━━━ DATA FOR THE TASK

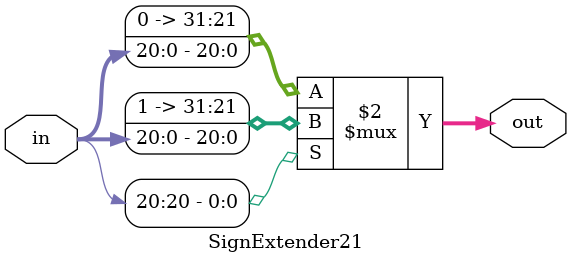
<source format=v>
module SignExtender12 (
	input wire [11:0] in,
	output wire [31:0] out
	);

	assign out = in[11] ? {20'b11111111111111111111, in} : in;
endmodule

module SignExtender13 (
	input wire [12:0] in,
	output wire [31:0] out
	);

	assign out = in[12] ? {19'b1111111111111111111, in} : in;
endmodule


module SignExtender21 (
	input wire [20:0] in,
	output wire [31:0] out
	);

	assign out = in[20] ? {11'b11111111111, in} : in;
endmodule


</source>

━━━━━━

PROBLEM STATEMENT
Look above for the line containing "input wire [20:0]"; copy from it through the last line, exactly, and nothing more.

ANSWER TO THE EXERCISE
	input wire [20:0] in,
	output wire [31:0] out
	);

	assign out = in[20] ? {11'b11111111111, in} : in;
endmodule


</source>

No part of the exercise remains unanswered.